How TokuMX Gets Great Compression for MongoDB
In my last post, I showed what a Fractal Tree® index is at a high level. Once again, the Fractal Tree index is the data structure inside TokuMX and TokuDB, our MongoDB and MySQL products. One of its strengths is the ability to get high levels of compression on the stored data. In this post, I’ll explain why that is.
At a high level, one can argue that there isn’t anything special about our compression algorithms. We basically do this: we take large chunks of data, use known compression methods (e.g. zlib, lzma, quicklz), and compress them. That’s it!
As my colleague Martin has said, “Compression can be like a freight train. It’s slow to get started, but given enough track it can pick up steam.” These algorithms work well when compressing large chunks of data, not small chunks. We compress large chunks of data, so we get great compression.
Customers have seen tremendous compression with TokuDB, our MySQL storage engine. For example, one customer saw 9x compression, while another saw roughly 85% savings. How much compression one sees depends on how well the compression algorithms can compress the data. If you have some data in MongoDB or MySQL, you can get an idea for how TokuMX and TokuDB will compress it by dumping or exporting it to flat files, and running gzip on them. We usually see better compression from equivalent MongoDB data because we’re compressing the field names, which are often repeated very frequently, and therefore compress very well.
So the real question is, how do Fractal Tree indexes compress large chunks of data? To answer that let’s dive a little deeper than we did last time into what a Fractal Tree index looks like. Below is a picture of the data structure.
In a B-Tree and Fractal Tree index, most of the data structure (well over 90%) is comprised of leaf nodes. So, to understand why we compress well, we only need to understand how we store leaf nodes. Traditionally, one reason for B-Trees to keep leaf nodes small is to reduce the I/O cost of performing a write. It’s bad enough that we may do a disk seek per write to bring the leaf node into memory. If a B-Tree also needs to pay the cost of disk bandwidth by reading in a large leaf node, this hurts performance more. Fractal Tree indexes, on the other hand, batch many writes per I/O. So, Fractal Tree indexes should have large blocks, on the order of 4MB. The larger the blocks, the more writes we can batch together, and the less each individual write costs us overall. In fact, our leaf nodes, uncompressed, are 4MB. So, the very nature of Fractal Tree indexes favor big block sizes of leaf nodes, which in turn is good for compression.

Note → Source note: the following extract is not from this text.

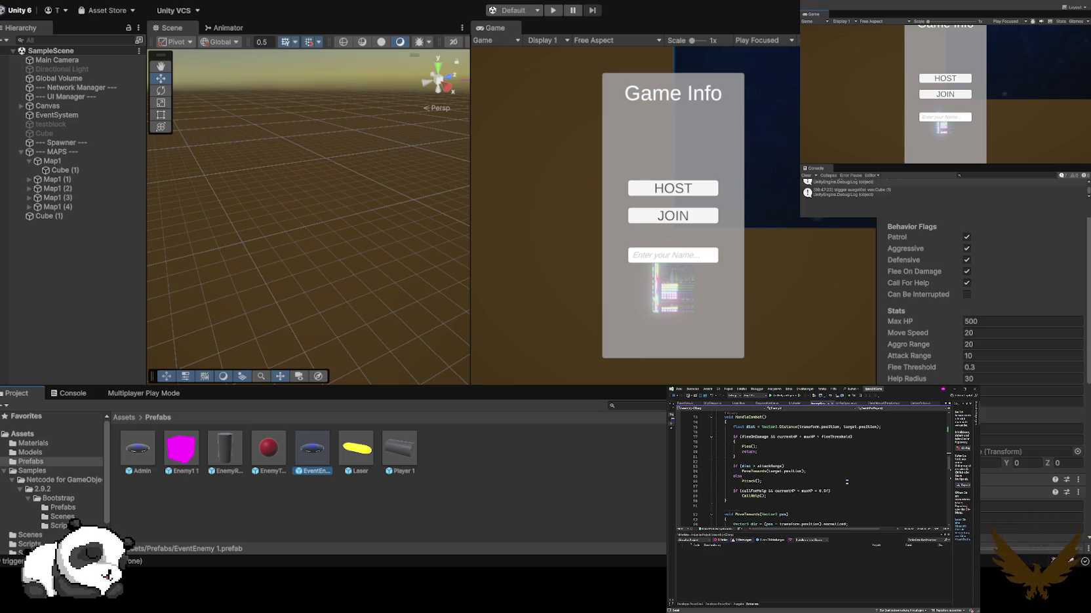
scroll(837, 490, up, 6)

That, however, is not the whole story. I’m sure some readers are thinking to themselves, “what about reads? Reads matter.” And they are right. Reads do matter. Having a 4MB leaf node is smart for writes, but may be painful for reads. If a query performs a point query (which queries on non-covering secondary indexes do), then with 4MB nodes, a user would scan into memory 4MB of data just to read one measly row. This is painful for the same reasons reading 4MB of data just to write one row is painful. (Note that one difference here is that a disk seek is required regardless of the node size, whereas with writes, the disk seek is not required. So it is not quite the same).
So what do we do? We still have 4MB leaf nodes, but we partition the leaf node into 64KB contiguous chunks called “basement nodes.” These 64KB chunks are individually compressed, concatenated, and written disk to represent a leaf node. When we flush data to a leaf for writes, we read in the full 4MB of a leaf node. The amount flushed is enough data to make reading 4MB of data worthwhile. When reading “one measly row”, we read only the appropriate 64KB chunk of data, which is large enough to still get good compression, but small enough to not incur a huge bandwidth cost when performing a query.
Note that this value of 64KB is configurable. We’ve noticed that 64KB is a nice sweet spot to get good point query performance and compression in typical MySQL and MongoDB scenarios, but for some data sets and workloads, 32KB or 128KB can perform or compress a bit better. In a future blog post will explain the tradeoffs of tweaking this and other settings.
Put these characteristics together, and we have ourselves a data structure that can:
- compress really well
- get wonderful write performance by reading and writing large blocks of data
- get great query performance by having the ability to read small(er) chunks of data
And when you package it all up, you get fantastic MongoDB compression and performance.